Тут Варвара Лукинишна робко голос подает:

— Федор Кузьмич, вот я спросить хотела… У вас в стихах все настойчивее превалирует образ коня… Поясните, пожалуйста, «конь» — это что?..

— Чой-то? — переспросил Федор Кузьмич.

— Конь…

Федор Кузьмич улыбнулся и головой покачал.

— Сами, значит, не можем… Не справляемся, ага… Ну-ка? Кто догадливый?

— Мышь, — хрипло вышло у Бенедикта, хоть он и положил себе помалкивать: так на душе криво было.

— Вот, голубушка. Видите? Вот голубчик справился.

— Ну а «крылатый конь»? — волнуется Варвара Лукинишна.
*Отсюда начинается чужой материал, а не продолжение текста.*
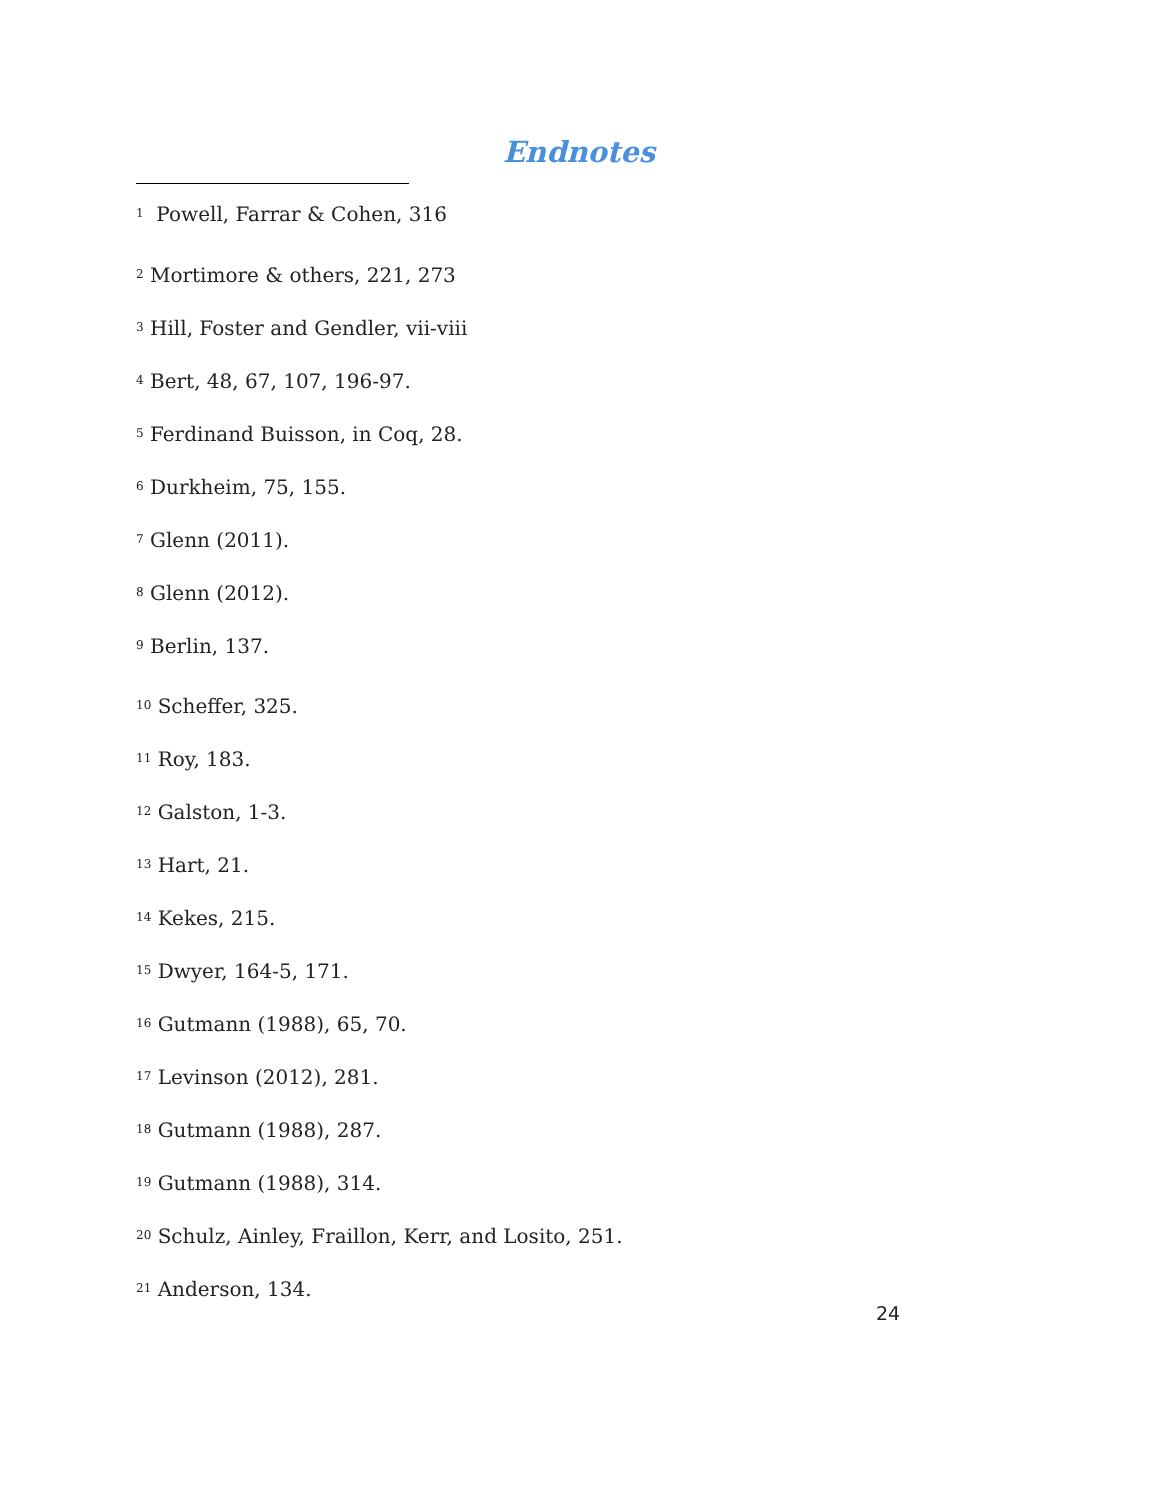Endnotes
<sup>1</sup> Powell, Farrar & Cohen, 316
<sup>2</sup> Mortimore & others, 221, 273
<sup>3</sup> Hill, Foster and Gendler, vii-viii
<sup>4</sup> Bert, 48, 67, 107, 196-97.
<sup>5</sup> Ferdinand Buisson, in Coq, 28.
<sup>6</sup> Durkheim, 75, 155.
<sup>7</sup> Glenn (2011).
<sup>8</sup> Glenn (2012).
<sup>9</sup> Berlin, 137.
<sup>10</sup> Scheffer, 325.
<sup>11</sup> Roy, 183.
<sup>12</sup> Galston, 1-3.
<sup>13</sup> Hart, 21.
<sup>14</sup> Kekes, 215.
<sup>15</sup> Dwyer, 164-5, 171.
<sup>16</sup> Gutmann (1988), 65, 70.
<sup>17</sup> Levinson (2012), 281.
<sup>18</sup> Gutmann (1988), 287.
<sup>19</sup> Gutmann (1988), 314.
<sup>20</sup> Schulz, Ainley, Fraillon, Kerr, and Losito, 251.
<sup>21</sup> Anderson, 134.
24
Федор Кузьмич нахмурился и руками пошевелил.

— Летучая мышь.

— А как понимать: «скребницей чистил он коня»?

— Ну, голубушка, вы ведь сырую мышь есть не будете? Шкурку сымете, правильно? Ежели суфле али бланманже с ее взбить, вы ж ее всю пообдерете, верно? Ежели, к примеру, вам с ее, с мыши, вздумалось пти-фри а ля мод на ореховой кулисе изготовить, али запечь под бешамелью с крутонами? А то мышаток малых наловишь и давай шнель-клопс наворачивать, блинчатый, с волованчиками? Нешто вы их не почистите? — Федор Кузьмич посмеялся эдак недоверчиво и головкой покрутил. — А?! Что ж мне вас учить. Думаете, мне сочинять легко? Изводишь единого слова ради тысячи тонн словесной руды, ага. Забыли? Я ж об этом сочинял. Не спи, не спи, художник. Не предавайся сну. Да и окромя искусства дел невпроворот: день-деньской изобретаешь, крутишься-крутишься, ажно мозги вспухли. На мне ж все государство. Другой раз и не присядешь. Вот сейчас Указ сочинил, на днях получите, ага. Хороший, интересный. Спасибо скажете.
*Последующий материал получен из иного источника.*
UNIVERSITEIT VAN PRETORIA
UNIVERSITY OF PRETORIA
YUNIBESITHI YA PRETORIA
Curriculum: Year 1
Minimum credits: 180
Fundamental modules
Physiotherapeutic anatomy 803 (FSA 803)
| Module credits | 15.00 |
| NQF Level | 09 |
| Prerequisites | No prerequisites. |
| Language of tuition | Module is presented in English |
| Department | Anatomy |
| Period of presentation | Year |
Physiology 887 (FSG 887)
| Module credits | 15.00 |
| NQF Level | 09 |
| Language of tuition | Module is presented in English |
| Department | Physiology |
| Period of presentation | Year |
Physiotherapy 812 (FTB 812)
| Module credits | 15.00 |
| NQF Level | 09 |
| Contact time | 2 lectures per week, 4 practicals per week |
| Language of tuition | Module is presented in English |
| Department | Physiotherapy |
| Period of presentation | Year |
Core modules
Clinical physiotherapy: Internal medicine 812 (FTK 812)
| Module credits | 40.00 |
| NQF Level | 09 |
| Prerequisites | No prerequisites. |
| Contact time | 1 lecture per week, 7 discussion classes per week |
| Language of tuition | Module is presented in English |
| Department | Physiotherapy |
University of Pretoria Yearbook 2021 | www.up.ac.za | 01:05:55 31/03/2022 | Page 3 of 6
— Слава Федору Кузьмичу! Долгих лет жизни! Заранее благодарны! — закричали голубчики.

Тут отворились двери и вошел Никита Иваныч. Все на него обернулись. И Федор Кузьмич тоже. А он вошел как к себе домой, недовольный, в бороде ржавь застряла, шапку не снял, на колени не повалился, не закатил глаза под лоб. Не зажмурился.

— Доброе утро, граждане. — Раздраженный такой. — Ведь неоднократно просил: поаккуратнее с печами. Следить надо. Старого человека постоянно гоняете.

— Истопник Никита, знай свое дело, разжигай печь! — закричал Шакал Демьяныч страшным и зычным голосом.

— Вот что, Шакал, вы мне тут не тычьте, — взвился Никита Иваныч. — И не указывайте!.. Мне триста лет, и я бюрократического хамства еще при Прежней Жизни навидался, благодарю покорно!.. Это ваша задача, ваша элементарная задача: поддерживать минимальный порядок! Ваши коллеги пьянствуют, а вы меня дергаете по пустякам. А в массовом алкоголизме, Шакал, отчасти и ваша вина. Да-да! Не первый раз вам говорю! Вы не склонны уважать человеческую личность. Как и многие, впрочем. И ваш ветеранский статус… — Никита Иваныч голос повысил и кривым пальцем по столешнице постучал, — попрошу не прерывать! — …ваш ветеранский статус не дает вам права меня третировать! Я такой же хомо сапиенс, гражданин и мутант, как и вы! Как и вот, — рукой повел, — остальные граждане!